- **WHAT YOU WILL DO**:
a) In the Hudi sync issue thread, what is the Hive table synchronization trying to create when it fails?
b) Reproduce the Hudi sync issue thread word for word from "Describe the problem" to "it works fine.".

- **SELECTED EXCERPT**:
• • • • •

[SUPPORT] Querying Hudi Timeline causes Hive sync failure with AWS Glue Catalog

rafcis02 commented 2 years ago

Describe the problem you faced

I've been struggling with the failing synchronization with Glue Catalog. I have the process(AWS Glue Job) which reads from Hudi table and then writes to the Huid table as well. Data are being properly saved into S3 bucket but it fails on the Hive table synchronization - it is trying to create database and table that already exist in Glue Catalog. That started happening when we added a code which query Hudi table timeline - without that peace of code it works fine.

To Reproduce You need to have already existing Hudi table on S3 bucket with the table in AWS Glue Catalog Steps to reproduce the behavior:

Query the Hudi table timeline e.g. to get inflight instants
Read the data from Hudi table
Upsert data to Hudi table

Here you have the Glue Job script which can use to reproduce it - you need to provide S3 bucket and Glue database name(it cannot be default - you have to create separate database for that). Script contains the part to initialize the table on S3 with sample data. It has a 3 scenarios:

scenario 1 (job result: SUCCESS) - without querying table timeline. Just to make sure it works properly.

• • • • •

- **DATASET ENTRIES**:
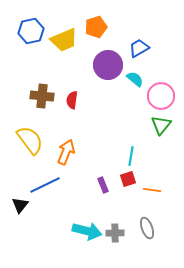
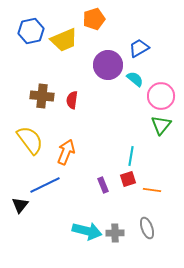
orange pentagon: moved 2 px left, 8 px up
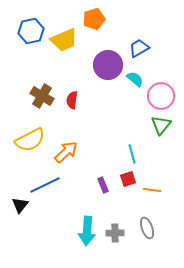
brown cross: rotated 25 degrees clockwise
yellow semicircle: rotated 100 degrees clockwise
orange arrow: rotated 25 degrees clockwise
cyan line: moved 1 px right, 2 px up; rotated 24 degrees counterclockwise
cyan arrow: rotated 80 degrees clockwise
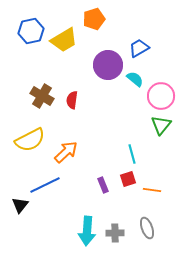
yellow trapezoid: rotated 8 degrees counterclockwise
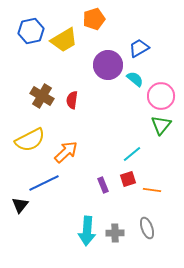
cyan line: rotated 66 degrees clockwise
blue line: moved 1 px left, 2 px up
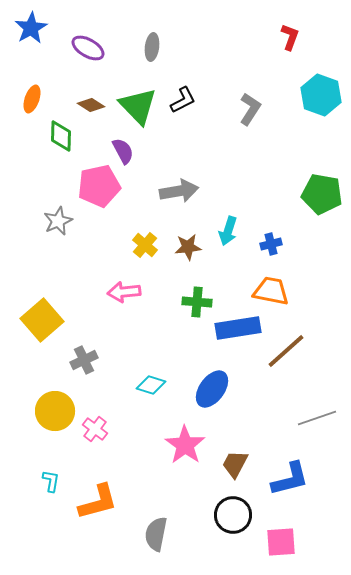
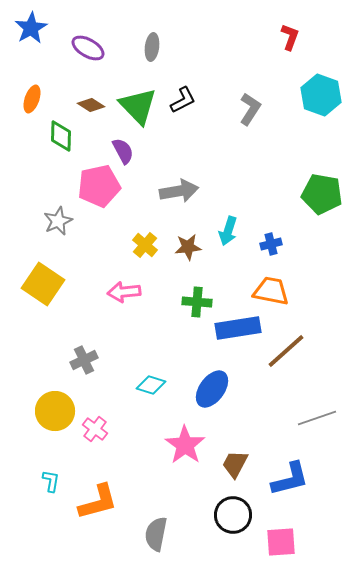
yellow square: moved 1 px right, 36 px up; rotated 15 degrees counterclockwise
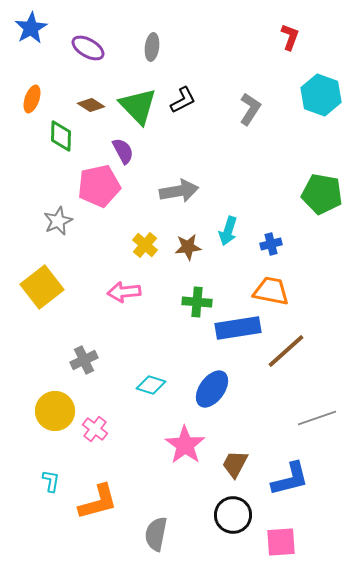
yellow square: moved 1 px left, 3 px down; rotated 18 degrees clockwise
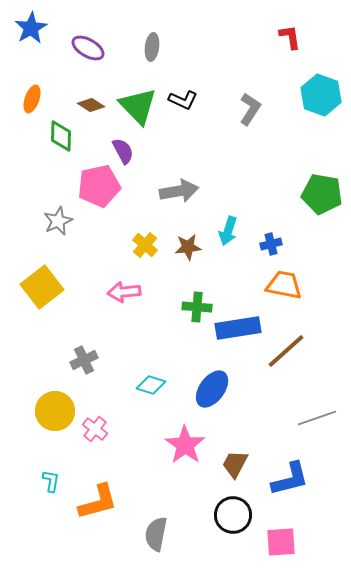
red L-shape: rotated 28 degrees counterclockwise
black L-shape: rotated 52 degrees clockwise
orange trapezoid: moved 13 px right, 6 px up
green cross: moved 5 px down
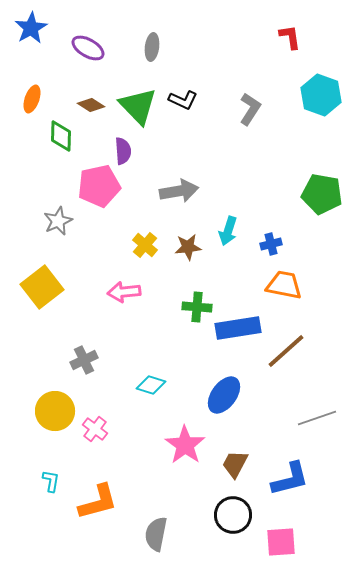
purple semicircle: rotated 24 degrees clockwise
blue ellipse: moved 12 px right, 6 px down
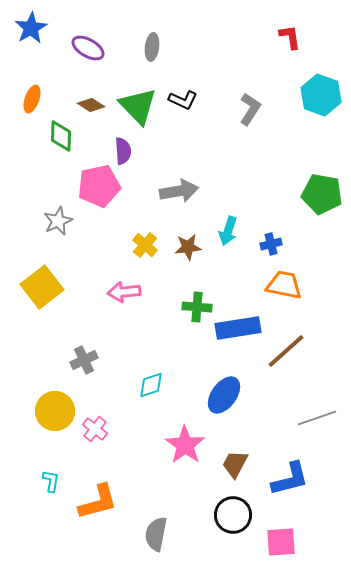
cyan diamond: rotated 36 degrees counterclockwise
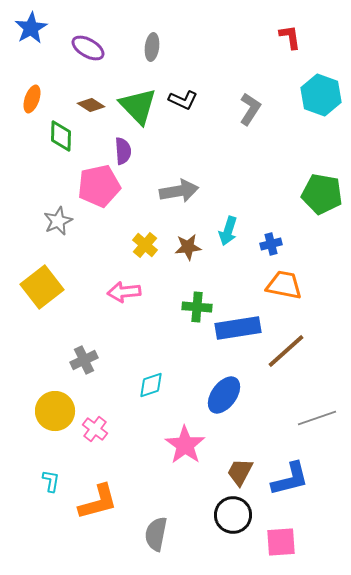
brown trapezoid: moved 5 px right, 8 px down
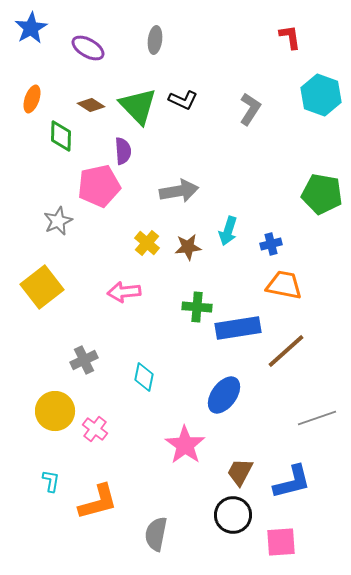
gray ellipse: moved 3 px right, 7 px up
yellow cross: moved 2 px right, 2 px up
cyan diamond: moved 7 px left, 8 px up; rotated 60 degrees counterclockwise
blue L-shape: moved 2 px right, 3 px down
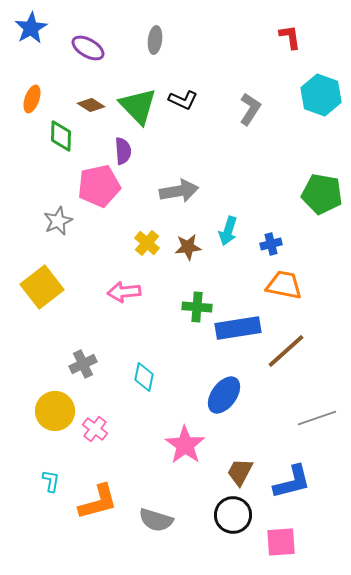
gray cross: moved 1 px left, 4 px down
gray semicircle: moved 14 px up; rotated 84 degrees counterclockwise
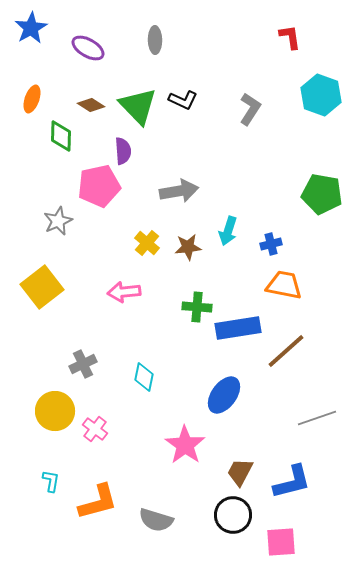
gray ellipse: rotated 8 degrees counterclockwise
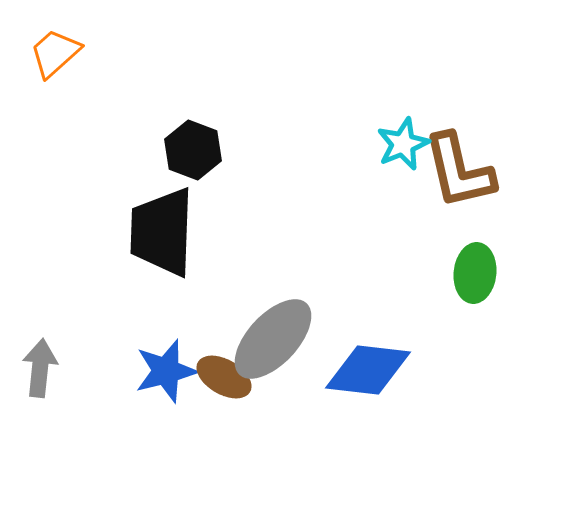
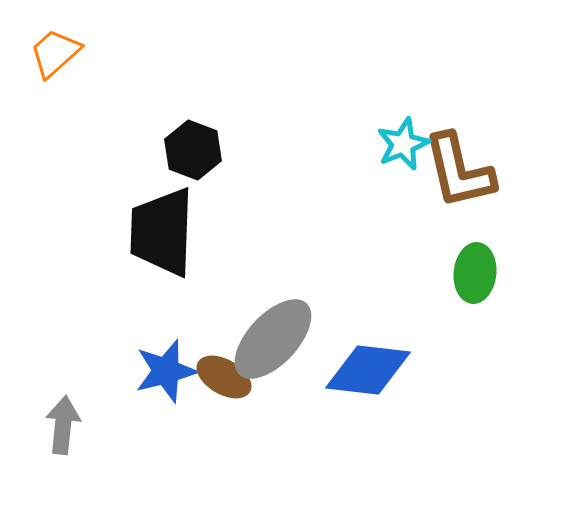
gray arrow: moved 23 px right, 57 px down
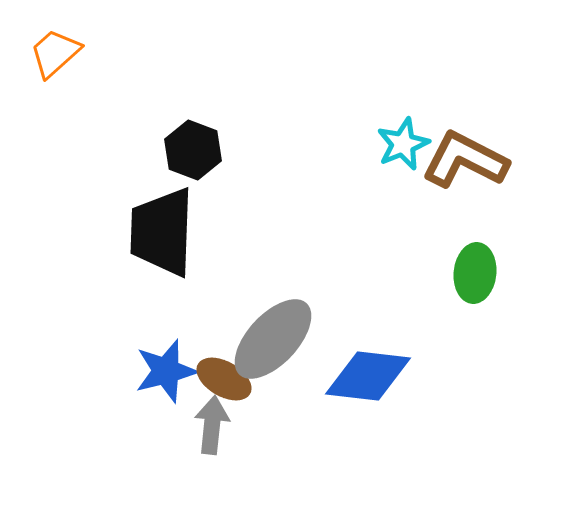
brown L-shape: moved 6 px right, 11 px up; rotated 130 degrees clockwise
blue diamond: moved 6 px down
brown ellipse: moved 2 px down
gray arrow: moved 149 px right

• • • • •

- **RESPONSES TO THE TASKS**:
a) A database and table that already exist in Glue Catalog.

b)
Describe the problem you faced

I've been struggling with the failing synchronization with Glue Catalog. I have the process(AWS Glue Job) which reads from Hudi table and then writes to the Huid table as well. Data are being properly saved into S3 bucket but it fails on the Hive table synchronization - it is trying to create database and table that already exist in Glue Catalog. That started happening when we added a code which query Hudi table timeline - without that peace of code it works fine.